LA « (FAST)-FASHION DURABLE » 

fast fashion durable

Incroyable et (presque) vrai ! La marque préférée de soutifs de maman aurait inventé la fast-fashion écolo. Décryptage.

Légende photo : DURABLE ET NFT_ La nouvelle ligne made in Etam sera-t-elle aussi éthique que ses Non-Fungible-Tokens ?

Peut-on vraiment faire de la fast-fashion une mode durable ? Autrement dit, en bombardant les consommateurs de campagnes de pubs et en présentant de nombreuses collections tout en respectant l’environnement, Laurent Milchior, co-gérant de la marque de slibards Etam, surfe sur le succès de son dernier défilé, le grandiloquent Etam Live Show 2022. Il y présente une collection de bodys de luxe sous forme de NFT avec la possibilité pour le public de découvrir les coulisses du défilé à travers des lunettes « intelligentes ». Eh oui, la marque créée à Berlin en 1916 vient d’inventer le Futuroscope de la dentelle.

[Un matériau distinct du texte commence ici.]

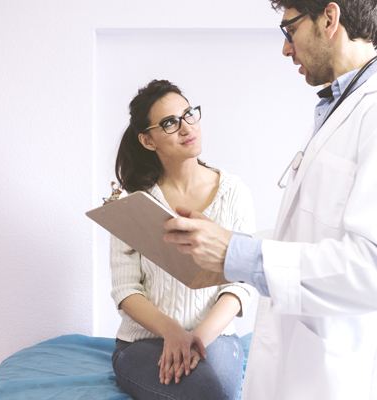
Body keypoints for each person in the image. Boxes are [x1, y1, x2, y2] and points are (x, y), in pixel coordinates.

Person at [163, 2, 377, 399]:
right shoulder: (337, 106)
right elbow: (314, 231)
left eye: (290, 30)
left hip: (338, 371)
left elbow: (370, 267)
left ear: (330, 19)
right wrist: (227, 243)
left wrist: (239, 254)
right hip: (305, 358)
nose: (285, 48)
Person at [110, 79, 256, 400]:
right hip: (143, 342)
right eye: (170, 123)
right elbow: (126, 290)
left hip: (214, 336)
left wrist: (196, 339)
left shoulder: (234, 193)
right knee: (205, 392)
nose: (187, 127)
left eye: (189, 114)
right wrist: (173, 332)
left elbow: (241, 283)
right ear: (147, 140)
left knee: (215, 391)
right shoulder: (133, 203)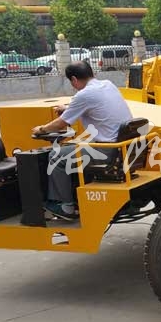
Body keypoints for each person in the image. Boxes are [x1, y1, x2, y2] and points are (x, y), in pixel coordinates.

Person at [32, 61, 133, 220]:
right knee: (76, 148)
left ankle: (66, 207)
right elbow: (94, 105)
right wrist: (68, 109)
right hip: (124, 148)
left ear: (74, 79)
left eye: (71, 82)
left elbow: (60, 124)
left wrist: (41, 129)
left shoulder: (84, 94)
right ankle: (77, 198)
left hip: (107, 151)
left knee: (56, 156)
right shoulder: (108, 84)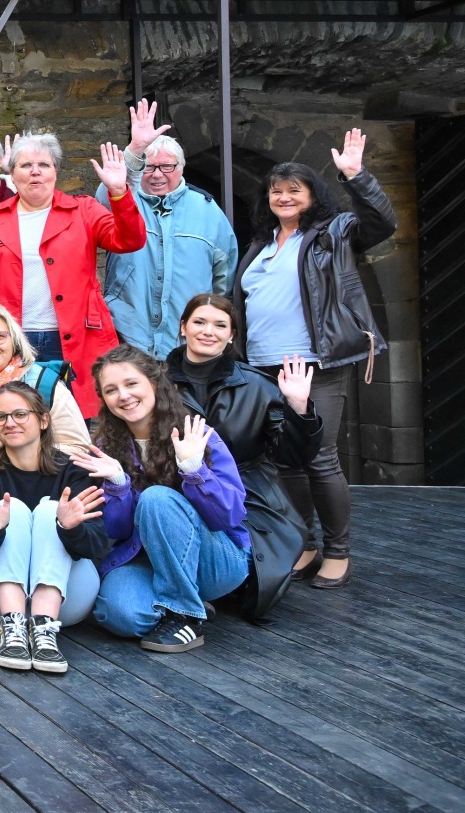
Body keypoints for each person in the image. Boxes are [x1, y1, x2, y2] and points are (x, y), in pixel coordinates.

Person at [231, 129, 396, 591]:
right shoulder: (261, 244)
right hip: (262, 366)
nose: (283, 197)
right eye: (276, 191)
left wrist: (356, 176)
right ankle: (304, 544)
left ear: (311, 196)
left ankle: (338, 551)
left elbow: (382, 224)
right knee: (283, 461)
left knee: (320, 458)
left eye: (293, 190)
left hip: (314, 363)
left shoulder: (333, 233)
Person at [167, 293, 320, 621]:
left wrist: (298, 408)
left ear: (232, 334)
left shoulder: (258, 385)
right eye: (199, 322)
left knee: (248, 577)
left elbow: (294, 457)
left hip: (249, 492)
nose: (209, 331)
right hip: (175, 485)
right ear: (183, 327)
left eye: (220, 325)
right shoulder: (155, 382)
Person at [87, 346, 248, 653]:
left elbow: (229, 515)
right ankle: (187, 600)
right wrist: (118, 484)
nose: (123, 395)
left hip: (213, 561)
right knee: (120, 615)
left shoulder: (196, 434)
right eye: (111, 390)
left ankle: (184, 613)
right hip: (147, 559)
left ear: (154, 383)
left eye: (131, 384)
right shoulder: (107, 447)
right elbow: (116, 532)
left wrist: (194, 470)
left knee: (157, 499)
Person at [0, 134, 144, 414]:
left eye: (44, 164)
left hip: (74, 336)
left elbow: (130, 241)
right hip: (13, 339)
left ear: (56, 172)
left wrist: (118, 193)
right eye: (26, 165)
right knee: (16, 417)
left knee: (74, 420)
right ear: (11, 174)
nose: (36, 171)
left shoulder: (84, 209)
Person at [0, 382, 110, 673]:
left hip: (66, 600)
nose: (10, 422)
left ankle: (44, 630)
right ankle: (13, 629)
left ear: (44, 420)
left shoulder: (73, 470)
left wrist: (70, 527)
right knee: (16, 510)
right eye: (0, 417)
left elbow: (97, 545)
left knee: (51, 510)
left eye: (20, 414)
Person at [101, 100, 238, 356]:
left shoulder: (207, 209)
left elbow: (225, 275)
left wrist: (209, 316)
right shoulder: (123, 199)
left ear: (182, 168)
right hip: (128, 332)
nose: (157, 175)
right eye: (149, 167)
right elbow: (107, 195)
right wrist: (135, 150)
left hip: (185, 339)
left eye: (167, 167)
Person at [0, 304, 93, 457]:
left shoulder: (45, 384)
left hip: (41, 476)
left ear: (14, 341)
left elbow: (77, 448)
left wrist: (13, 452)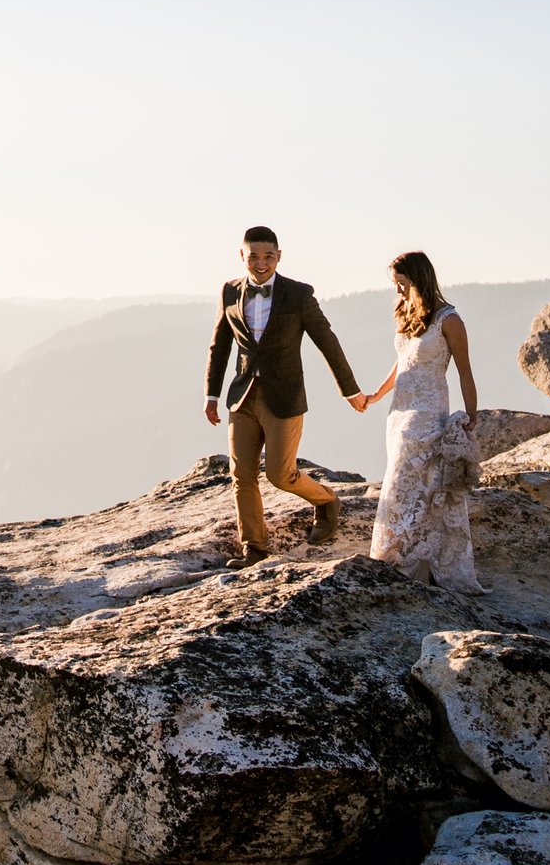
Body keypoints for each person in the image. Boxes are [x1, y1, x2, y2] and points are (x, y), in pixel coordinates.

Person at [203, 226, 361, 568]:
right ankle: (255, 549)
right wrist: (211, 394)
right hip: (243, 396)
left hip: (284, 396)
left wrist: (350, 390)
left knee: (281, 474)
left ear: (279, 256)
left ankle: (327, 500)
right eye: (254, 256)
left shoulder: (298, 294)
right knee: (241, 475)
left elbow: (327, 341)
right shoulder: (229, 291)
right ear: (241, 256)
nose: (261, 264)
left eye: (268, 257)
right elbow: (220, 345)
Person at [349, 250, 486, 592]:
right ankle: (405, 555)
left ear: (419, 279)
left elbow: (464, 370)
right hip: (399, 411)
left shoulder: (449, 320)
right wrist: (377, 395)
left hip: (427, 412)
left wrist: (472, 414)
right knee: (405, 483)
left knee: (406, 480)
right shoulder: (407, 313)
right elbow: (402, 361)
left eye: (402, 283)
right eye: (395, 284)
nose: (398, 291)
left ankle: (408, 558)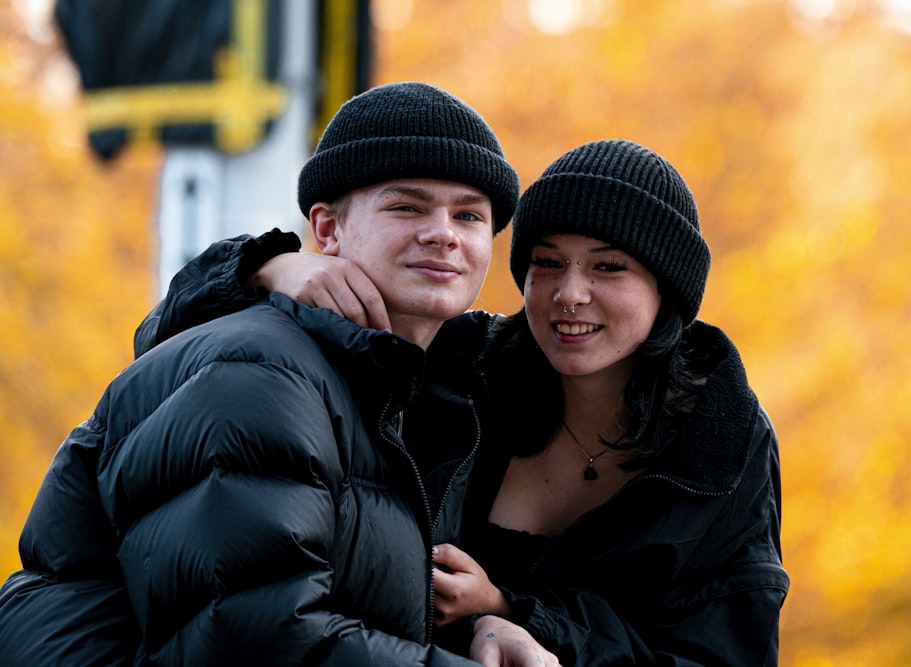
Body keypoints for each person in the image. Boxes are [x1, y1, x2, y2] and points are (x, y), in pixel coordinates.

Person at [118, 139, 791, 665]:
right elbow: (166, 341)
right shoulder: (466, 363)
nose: (570, 293)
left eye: (608, 267)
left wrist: (513, 608)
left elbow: (718, 653)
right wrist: (269, 268)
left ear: (668, 289)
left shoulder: (721, 443)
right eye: (547, 263)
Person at [0, 81, 562, 667]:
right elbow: (254, 638)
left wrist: (487, 624)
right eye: (407, 206)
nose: (444, 232)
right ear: (326, 230)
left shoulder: (413, 393)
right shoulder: (262, 372)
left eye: (468, 215)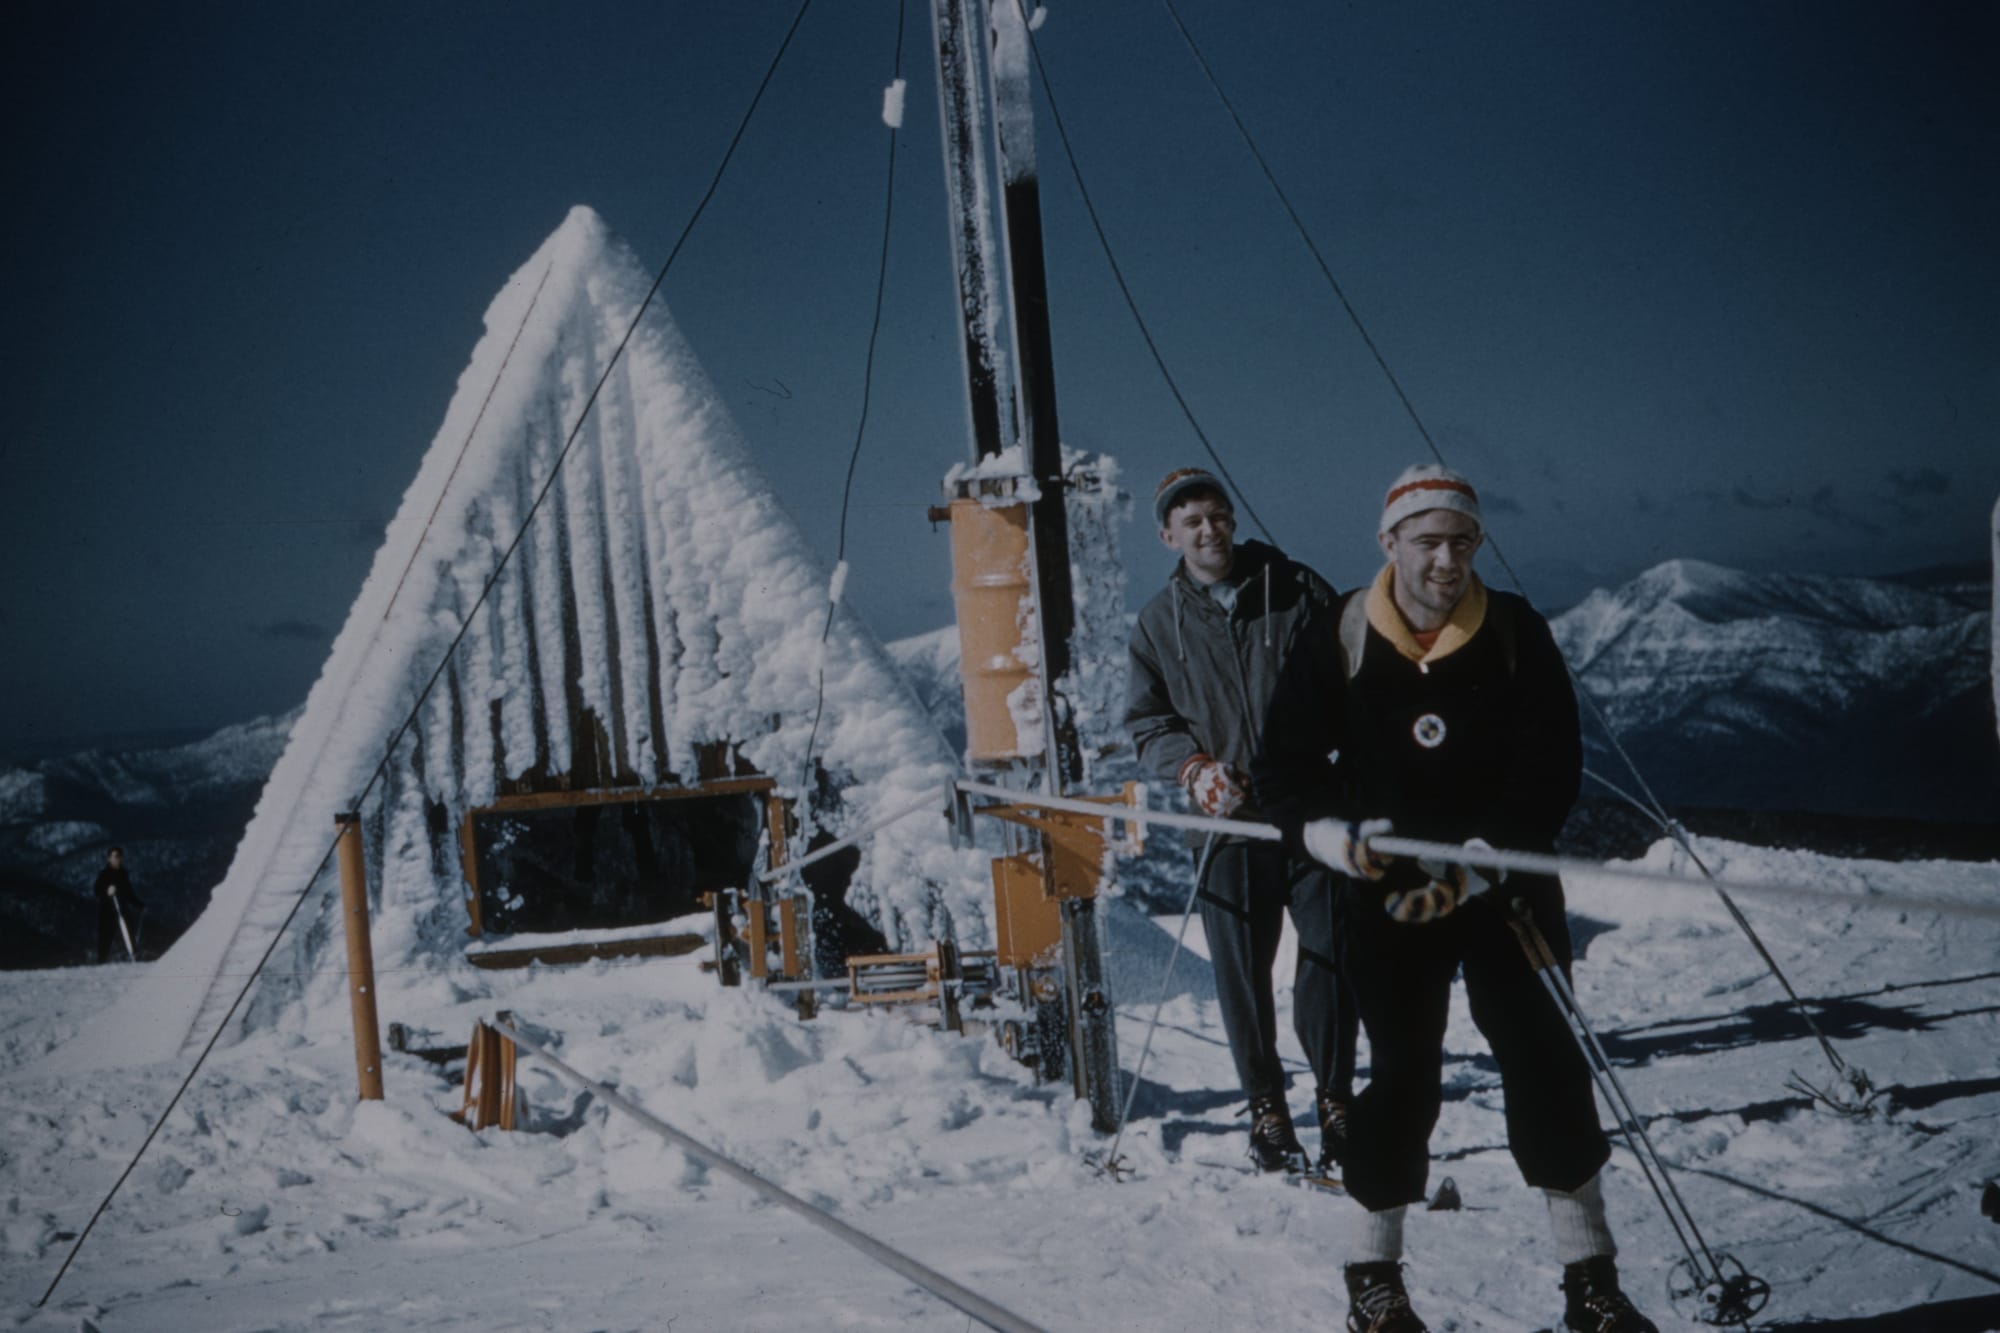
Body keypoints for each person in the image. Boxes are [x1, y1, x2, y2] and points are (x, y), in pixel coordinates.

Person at [1255, 464, 1656, 1333]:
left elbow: (1552, 766)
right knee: (1402, 1075)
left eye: (1462, 541)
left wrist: (1483, 857)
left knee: (1545, 1061)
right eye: (1427, 540)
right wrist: (1328, 837)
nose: (1446, 560)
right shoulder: (1343, 634)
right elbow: (1281, 771)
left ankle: (1591, 1281)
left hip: (1504, 886)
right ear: (1389, 542)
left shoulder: (1513, 631)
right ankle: (1375, 1277)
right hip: (1387, 896)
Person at [1124, 466, 1360, 1174]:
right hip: (1227, 823)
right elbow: (1147, 720)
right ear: (1169, 535)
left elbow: (1353, 676)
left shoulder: (1296, 589)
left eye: (1217, 514)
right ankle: (1267, 1108)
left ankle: (1336, 1101)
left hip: (1311, 810)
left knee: (1328, 955)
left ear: (1234, 520)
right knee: (1241, 972)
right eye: (1191, 520)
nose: (1208, 529)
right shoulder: (1158, 623)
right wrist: (1194, 768)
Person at [93, 845, 143, 963]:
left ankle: (134, 955)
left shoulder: (123, 874)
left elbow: (128, 892)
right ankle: (101, 961)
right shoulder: (104, 874)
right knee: (106, 937)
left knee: (129, 932)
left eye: (119, 856)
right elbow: (96, 890)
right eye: (114, 856)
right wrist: (106, 891)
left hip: (122, 909)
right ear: (109, 858)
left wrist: (138, 904)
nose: (117, 859)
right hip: (107, 911)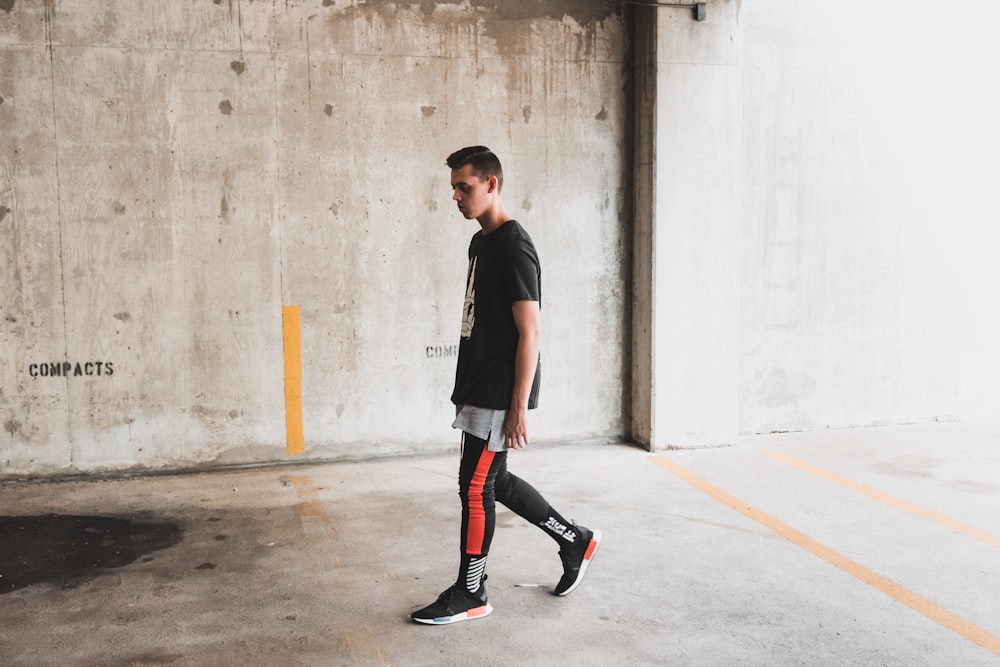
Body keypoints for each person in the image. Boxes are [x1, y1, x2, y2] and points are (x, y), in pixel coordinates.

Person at [411, 146, 602, 625]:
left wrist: (518, 406)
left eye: (465, 187)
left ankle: (470, 593)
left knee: (474, 489)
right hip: (479, 383)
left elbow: (530, 331)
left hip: (500, 390)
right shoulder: (481, 243)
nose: (456, 196)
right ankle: (574, 538)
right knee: (494, 481)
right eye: (453, 187)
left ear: (491, 184)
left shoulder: (515, 246)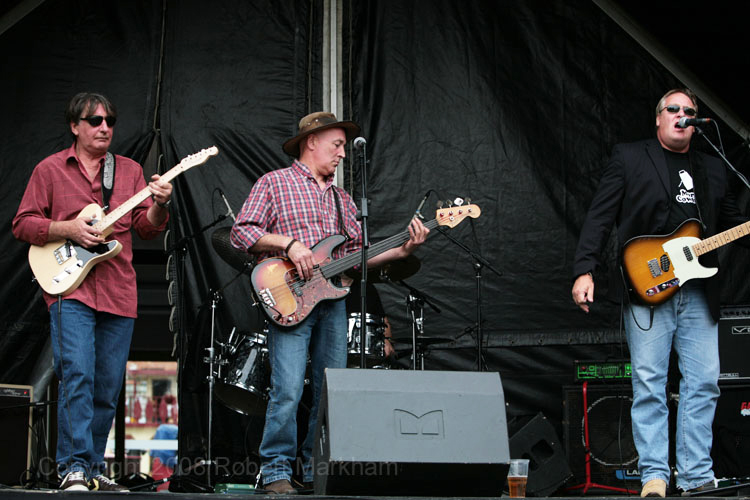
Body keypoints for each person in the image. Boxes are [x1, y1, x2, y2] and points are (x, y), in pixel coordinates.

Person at [230, 111, 428, 494]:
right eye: (336, 145)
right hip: (290, 298)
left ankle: (314, 470)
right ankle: (275, 472)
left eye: (343, 146)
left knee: (329, 391)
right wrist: (288, 244)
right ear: (311, 142)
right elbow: (242, 233)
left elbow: (358, 256)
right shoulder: (275, 183)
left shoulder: (343, 200)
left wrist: (403, 249)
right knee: (287, 387)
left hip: (333, 301)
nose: (341, 154)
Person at [571, 88, 749, 497]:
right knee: (649, 383)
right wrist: (585, 270)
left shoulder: (713, 169)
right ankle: (654, 474)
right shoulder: (630, 157)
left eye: (689, 111)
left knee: (703, 382)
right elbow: (600, 216)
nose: (682, 115)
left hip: (699, 291)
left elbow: (730, 223)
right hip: (645, 285)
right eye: (674, 109)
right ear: (658, 118)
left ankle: (695, 475)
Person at [12, 92, 172, 491]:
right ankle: (72, 467)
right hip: (70, 288)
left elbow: (148, 227)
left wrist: (159, 204)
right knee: (77, 373)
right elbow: (23, 224)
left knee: (107, 385)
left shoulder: (130, 170)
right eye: (95, 120)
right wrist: (67, 229)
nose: (104, 127)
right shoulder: (49, 170)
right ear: (75, 125)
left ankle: (92, 465)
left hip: (118, 289)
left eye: (110, 121)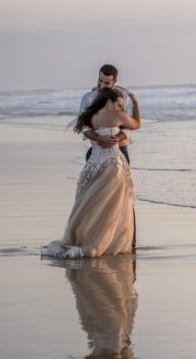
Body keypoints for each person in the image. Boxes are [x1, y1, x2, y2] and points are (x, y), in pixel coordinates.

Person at [43, 87, 141, 258]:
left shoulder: (90, 117)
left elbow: (85, 130)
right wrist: (136, 104)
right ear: (108, 102)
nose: (120, 108)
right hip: (112, 165)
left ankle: (83, 238)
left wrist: (100, 137)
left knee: (90, 205)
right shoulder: (117, 116)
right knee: (110, 208)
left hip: (92, 165)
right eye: (118, 104)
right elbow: (136, 124)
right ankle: (101, 242)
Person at [80, 64, 138, 164]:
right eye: (100, 81)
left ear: (114, 82)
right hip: (96, 149)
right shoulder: (88, 97)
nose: (102, 85)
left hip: (119, 149)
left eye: (106, 83)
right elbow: (83, 125)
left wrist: (116, 139)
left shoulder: (125, 97)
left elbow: (131, 125)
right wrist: (99, 138)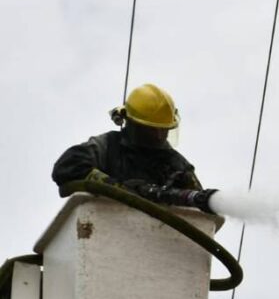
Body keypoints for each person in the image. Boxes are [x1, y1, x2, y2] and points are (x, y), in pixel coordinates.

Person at [52, 83, 215, 212]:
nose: (159, 136)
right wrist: (119, 189)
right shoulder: (108, 146)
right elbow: (66, 167)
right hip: (104, 228)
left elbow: (200, 214)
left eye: (163, 129)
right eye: (152, 129)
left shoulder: (177, 165)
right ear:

À cette occasion, le sémillant co-gérant déclare « Il faut une forme de fast-fashion qui soit durable ! » C’est à ce moment que j’ai tiqué. Ces deux termes sont tellement paradoxaux qu’ils sonnent comme une blague de Sacha Baron Cohen. L’ingénieur de la lingerie green prend également le soin de souligner que la mise en place d’une telle révolution, « ça prend forcément du temps ». Évidemment…

Ces derniers temps, de nombreuses marques de prêt-à-porter expriment leur volonté de produire plus vert depuis quelques années. Prenez We Care, l’engagement éco-responsable du groupe Etam, et de sa dernière marotte : la lingerie en NFT. Pour faire simple, un NFT est un fichier numérique unique auquel on associe un certificat d’authenticité. Dans le cadre d’Etam, la marque a créé des bodys. La cliente reçoit donc le fichier et le body physique auquel le NFT est lié. Seulement voilà, la création et la vente d’un NFT est, elle aussi, énergivore. Résultat : la production d’un seul NFT nécessite plus de 200 kg de gaz carbonique. Si les collections NFT venait à se multiplier chez Etam, leur impact écologique serait désastreux et irait à l’encontre de ce que prône M. Milchior. À ne rien comprendre, car l’entreprise certifie avoir réduit de 50% ses émissions depuis 2017 et s’engage à les baisser encore de 40 % d’ici 2030. Bon.

TRANSPARENCE LOUABLE

On retrouve la rubrique We Care en bas de la page d’accueil du site – écrit en tout petit. Bref, difficile de tomber dessus par hasard. Cette politique se déploie sur trois axes dont celui de concevoir des produits plus respectueux de l’environnement. Un produit est éco-responsable s’il répond à au moins un des cinq critères définis par Etam. Parmi eux, la composition du produit contient 50 % de fibres éco-responsables ou est confectionné en France. Etam propose même aux clients de visiter virtuellement trois de ses usines à l’étranger. Cette transparence est louable ; malheureusement elle n’est pas mise en avant, seulement 4 % des visiteurs du site s’y intéressent. Niveau composition des vêtements, on valide pour la laine recyclée et le coton bio. Le tableau se ternit quand on lit viscose ou cupro. Certes, ces fibres sont issues de matières végétales ou animales, mais on y ajoute des solvants chimiques. En clair, ce ne sont pas des fibres « vertes » ; avoir une origine organique ne suffit pas. Enfin, Etam recycle les matières synthétiques, c’est le minimum à mettre en place pour une marque de textile qui se veut plus écolo.

Loin d’être parfait, cet engagement We Care est quand même cohérent. On aurait presque envie de féliciter Laurent Milchior pour son effort ! Même si, il le reconnaît lui-même, ce que veulent les consommateurs, c’est avant tout de la nouveauté en abondance, il n’a pas l’intention d’aller à l’encontre de la demande. Avant même de recycler ou de chercher à produire plus vert, ne faudrait-il pas simplement chercher à produire moins pour polluer moins et réduire les déchets causés par les invendus ? C’est encore trop tôt pour ces entreprises qui produisent plus écolo pour vendre toujours plus, plus, plus. La planète, elle, n’attend pas.